# [Problem description]
This exercise calls for the whole listing to be given again exactly, without images.

# [Information shown]
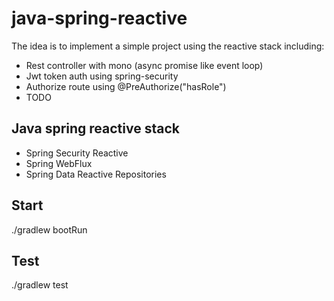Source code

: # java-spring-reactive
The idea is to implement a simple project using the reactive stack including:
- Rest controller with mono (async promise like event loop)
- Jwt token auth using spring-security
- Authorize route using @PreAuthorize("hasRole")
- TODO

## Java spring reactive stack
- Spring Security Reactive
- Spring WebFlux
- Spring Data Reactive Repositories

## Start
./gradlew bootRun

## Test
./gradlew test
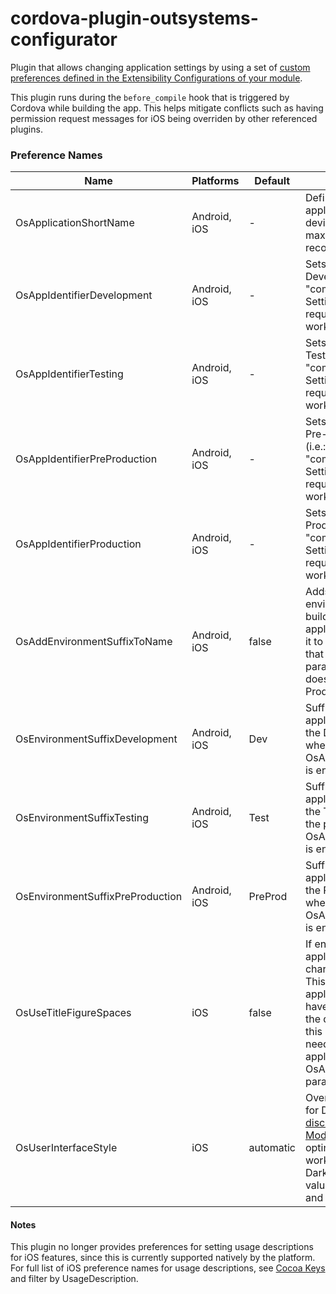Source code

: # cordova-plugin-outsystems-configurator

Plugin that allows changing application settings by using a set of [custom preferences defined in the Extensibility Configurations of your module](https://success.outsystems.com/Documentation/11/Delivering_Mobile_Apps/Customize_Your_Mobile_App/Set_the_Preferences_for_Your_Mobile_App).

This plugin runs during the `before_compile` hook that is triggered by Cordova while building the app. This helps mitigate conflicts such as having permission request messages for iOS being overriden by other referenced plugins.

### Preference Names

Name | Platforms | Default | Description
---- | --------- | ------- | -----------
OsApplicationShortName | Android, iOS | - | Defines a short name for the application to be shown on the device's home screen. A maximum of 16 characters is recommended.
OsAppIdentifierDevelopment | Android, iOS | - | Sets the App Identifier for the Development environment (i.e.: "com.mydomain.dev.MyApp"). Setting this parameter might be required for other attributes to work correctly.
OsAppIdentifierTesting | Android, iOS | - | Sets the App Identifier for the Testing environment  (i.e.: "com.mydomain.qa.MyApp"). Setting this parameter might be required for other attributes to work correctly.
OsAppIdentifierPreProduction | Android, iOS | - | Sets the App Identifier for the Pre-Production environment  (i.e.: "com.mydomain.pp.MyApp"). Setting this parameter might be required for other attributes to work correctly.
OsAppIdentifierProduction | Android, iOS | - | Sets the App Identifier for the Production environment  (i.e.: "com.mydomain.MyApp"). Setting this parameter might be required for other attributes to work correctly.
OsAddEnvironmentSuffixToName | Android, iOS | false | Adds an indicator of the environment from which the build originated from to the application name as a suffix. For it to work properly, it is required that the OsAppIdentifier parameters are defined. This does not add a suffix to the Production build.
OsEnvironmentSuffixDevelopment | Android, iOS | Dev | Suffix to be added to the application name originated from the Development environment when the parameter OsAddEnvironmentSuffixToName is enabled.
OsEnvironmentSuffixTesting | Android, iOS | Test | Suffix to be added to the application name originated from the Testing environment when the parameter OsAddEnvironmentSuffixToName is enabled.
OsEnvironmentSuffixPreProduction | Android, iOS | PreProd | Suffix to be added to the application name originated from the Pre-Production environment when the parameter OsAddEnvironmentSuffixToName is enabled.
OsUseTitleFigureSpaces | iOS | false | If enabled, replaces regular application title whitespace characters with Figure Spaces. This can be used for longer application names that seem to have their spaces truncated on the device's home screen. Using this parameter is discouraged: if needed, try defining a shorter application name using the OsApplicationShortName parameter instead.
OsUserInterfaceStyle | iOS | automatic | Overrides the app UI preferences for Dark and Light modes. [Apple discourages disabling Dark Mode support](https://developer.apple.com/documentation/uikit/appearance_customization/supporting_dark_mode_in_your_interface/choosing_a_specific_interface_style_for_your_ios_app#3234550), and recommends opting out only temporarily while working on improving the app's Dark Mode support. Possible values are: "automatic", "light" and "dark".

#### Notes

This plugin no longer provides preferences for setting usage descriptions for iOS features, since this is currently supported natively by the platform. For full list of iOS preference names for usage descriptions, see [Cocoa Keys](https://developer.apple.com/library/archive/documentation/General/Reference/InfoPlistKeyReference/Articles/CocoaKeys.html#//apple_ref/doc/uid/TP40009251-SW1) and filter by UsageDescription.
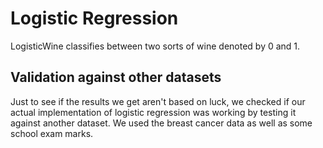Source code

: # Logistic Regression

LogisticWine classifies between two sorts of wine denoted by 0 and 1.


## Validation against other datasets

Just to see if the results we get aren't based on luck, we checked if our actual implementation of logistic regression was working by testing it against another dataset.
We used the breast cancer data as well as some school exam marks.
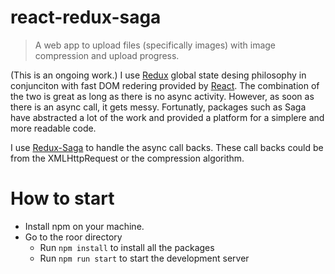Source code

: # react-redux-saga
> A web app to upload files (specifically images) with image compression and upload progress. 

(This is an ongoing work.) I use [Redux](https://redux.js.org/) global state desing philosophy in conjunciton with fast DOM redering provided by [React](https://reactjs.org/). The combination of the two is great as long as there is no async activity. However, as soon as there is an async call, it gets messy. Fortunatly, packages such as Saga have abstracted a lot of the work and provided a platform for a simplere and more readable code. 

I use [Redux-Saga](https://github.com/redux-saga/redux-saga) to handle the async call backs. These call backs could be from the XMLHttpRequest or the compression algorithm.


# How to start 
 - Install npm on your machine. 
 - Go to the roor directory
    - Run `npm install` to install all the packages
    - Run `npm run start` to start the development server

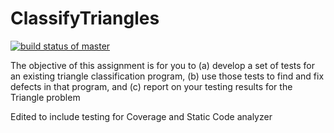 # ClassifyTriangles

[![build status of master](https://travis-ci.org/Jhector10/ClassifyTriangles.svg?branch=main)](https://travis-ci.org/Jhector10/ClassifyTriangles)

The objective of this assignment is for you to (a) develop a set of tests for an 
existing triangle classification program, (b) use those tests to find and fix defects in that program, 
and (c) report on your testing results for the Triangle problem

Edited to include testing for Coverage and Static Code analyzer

# [Solution for this exercise]
Source code

: # java-spring-reactive
The idea is to implement a simple project using the reactive stack including:
- Rest controller with mono (async promise like event loop)
- Jwt token auth using spring-security
- Authorize route using @PreAuthorize("hasRole")
- TODO

## Java spring reactive stack
- Spring Security Reactive
- Spring WebFlux
- Spring Data Reactive Repositories

## Start
./gradlew bootRun

## Test
./gradlew test
Source code

: # cordova-plugin-outsystems-configurator

Plugin that allows changing application settings by using a set of [custom preferences defined in the Extensibility Configurations of your module](https://success.outsystems.com/Documentation/11/Delivering_Mobile_Apps/Customize_Your_Mobile_App/Set_the_Preferences_for_Your_Mobile_App).

This plugin runs during the `before_compile` hook that is triggered by Cordova while building the app. This helps mitigate conflicts such as having permission request messages for iOS being overriden by other referenced plugins.

### Preference Names

Name | Platforms | Default | Description
---- | --------- | ------- | -----------
OsApplicationShortName | Android, iOS | - | Defines a short name for the application to be shown on the device's home screen. A maximum of 16 characters is recommended.
OsAppIdentifierDevelopment | Android, iOS | - | Sets the App Identifier for the Development environment (i.e.: "com.mydomain.dev.MyApp"). Setting this parameter might be required for other attributes to work correctly.
OsAppIdentifierTesting | Android, iOS | - | Sets the App Identifier for the Testing environment  (i.e.: "com.mydomain.qa.MyApp"). Setting this parameter might be required for other attributes to work correctly.
OsAppIdentifierPreProduction | Android, iOS | - | Sets the App Identifier for the Pre-Production environment  (i.e.: "com.mydomain.pp.MyApp"). Setting this parameter might be required for other attributes to work correctly.
OsAppIdentifierProduction | Android, iOS | - | Sets the App Identifier for the Production environment  (i.e.: "com.mydomain.MyApp"). Setting this parameter might be required for other attributes to work correctly.
OsAddEnvironmentSuffixToName | Android, iOS | false | Adds an indicator of the environment from which the build originated from to the application name as a suffix. For it to work properly, it is required that the OsAppIdentifier parameters are defined. This does not add a suffix to the Production build.
OsEnvironmentSuffixDevelopment | Android, iOS | Dev | Suffix to be added to the application name originated from the Development environment when the parameter OsAddEnvironmentSuffixToName is enabled.
OsEnvironmentSuffixTesting | Android, iOS | Test | Suffix to be added to the application name originated from the Testing environment when the parameter OsAddEnvironmentSuffixToName is enabled.
OsEnvironmentSuffixPreProduction | Android, iOS | PreProd | Suffix to be added to the application name originated from the Pre-Production environment when the parameter OsAddEnvironmentSuffixToName is enabled.
OsUseTitleFigureSpaces | iOS | false | If enabled, replaces regular application title whitespace characters with Figure Spaces. This can be used for longer application names that seem to have their spaces truncated on the device's home screen. Using this parameter is discouraged: if needed, try defining a shorter application name using the OsApplicationShortName parameter instead.
OsUserInterfaceStyle | iOS | automatic | Overrides the app UI preferences for Dark and Light modes. [Apple discourages disabling Dark Mode support](https://developer.apple.com/documentation/uikit/appearance_customization/supporting_dark_mode_in_your_interface/choosing_a_specific_interface_style_for_your_ios_app#3234550), and recommends opting out only temporarily while working on improving the app's Dark Mode support. Possible values are: "automatic", "light" and "dark".

#### Notes

This plugin no longer provides preferences for setting usage descriptions for iOS features, since this is currently supported natively by the platform. For full list of iOS preference names for usage descriptions, see [Cocoa Keys](https://developer.apple.com/library/archive/documentation/General/Reference/InfoPlistKeyReference/Articles/CocoaKeys.html#//apple_ref/doc/uid/TP40009251-SW1) and filter by UsageDescription.
Source code

: # Logistic Regression

LogisticWine classifies between two sorts of wine denoted by 0 and 1.


## Validation against other datasets

Just to see if the results we get aren't based on luck, we checked if our actual implementation of logistic regression was working by testing it against another dataset.
We used the breast cancer data as well as some school exam marks.
Source code

: # react-redux-saga
> A web app to upload files (specifically images) with image compression and upload progress. 

(This is an ongoing work.) I use [Redux](https://redux.js.org/) global state desing philosophy in conjunciton with fast DOM redering provided by [React](https://reactjs.org/). The combination of the two is great as long as there is no async activity. However, as soon as there is an async call, it gets messy. Fortunatly, packages such as Saga have abstracted a lot of the work and provided a platform for a simplere and more readable code. 

I use [Redux-Saga](https://github.com/redux-saga/redux-saga) to handle the async call backs. These call backs could be from the XMLHttpRequest or the compression algorithm.


# How to start 
 - Install npm on your machine. 
 - Go to the roor directory
    - Run `npm install` to install all the packages
    - Run `npm run start` to start the development server

 # ClassifyTriangles

[![build status of master](https://travis-ci.org/Jhector10/ClassifyTriangles.svg?branch=main)](https://travis-ci.org/Jhector10/ClassifyTriangles)

The objective of this assignment is for you to (a) develop a set of tests for an 
existing triangle classification program, (b) use those tests to find and fix defects in that program, 
and (c) report on your testing results for the Triangle problem

Edited to include testing for Coverage and Static Code analyzer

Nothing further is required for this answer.